The boost in hemoglobin post-transplant was relatively modest for the beta-thalassemia group, from a median 9.5 to 10.1 g/dL at the most recent visit. However, the pretransplant levels were boosted by transfusions for all patients in this group, Dr. Bolaños-Meade pointed out.
The SCD patients saw their hemoglobin go from a median 8.65 to 11.4 g/dL (P = .001). Median bilirubin for this group dropped from 2.4 to 0.2 mg/dL (P = .002) with the cessation of sickling-related hemolysis; significant improvements were also seen in absolute reticulocyte counts and lactate dehydrogenase levels.

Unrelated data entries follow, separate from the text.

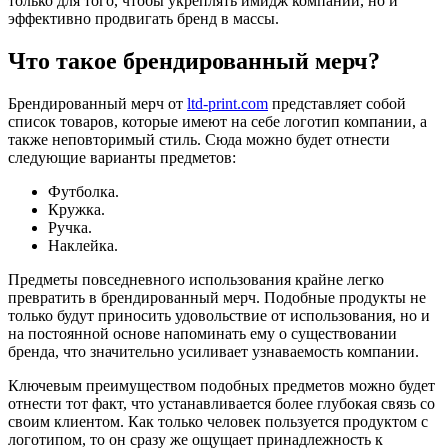
только для того, чтобы укреплять имидж компании, но и
эффективно продвигать бренд в массы.
Что такое брендированный мерч?
Брендированный мерч от
ltd-print.com
представляет собой
список товаров, которые имеют на себе логотип компании, а
также неповторимый стиль. Сюда можно будет отнести
следующие варианты предметов:
Футболка.
Кружка.
Ручка.
Наклейка.
Предметы повседневного использования крайне легко
превратить в брендированный мерч. Подобные продукты не
только будут приносить удовольствие от использования, но и
на постоянной основе напоминать ему о существовании
бренда, что значительно усиливает узнаваемость компании.
Ключевым преимуществом подобных предметов можно будет
отнести тот факт, что устанавливается более глубокая связь со
своим клиентом. Как только человек пользуется продуктом с
логотипом, то он сразу же ощущает принадлежность к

Dr. Bolaños-Meade reported that he is on the data safety monitoring board of Incyte.
SOURCE: Bolaños-Meade J et al. BMT Tandem Meetings, Abstract LBA-3.
REPORTING FROM THE 2018 BMT TANDEM MEETINGS
Key clinical point:
Major finding: Of the 17 patients who received haploidentical bone marrow transplant, 13 have achieved full chimerism.
Study details: Report of 17 consecutive patients with severe sickle cell disease or beta-thalassemia who received nonmyeloablative conditioning and bone marrow transplant from haploidentical donors.
Disclosures: Dr. Bolaños-Meade reported no outside sources of funding for the study. He is on the data safety monitoring board of Incyte.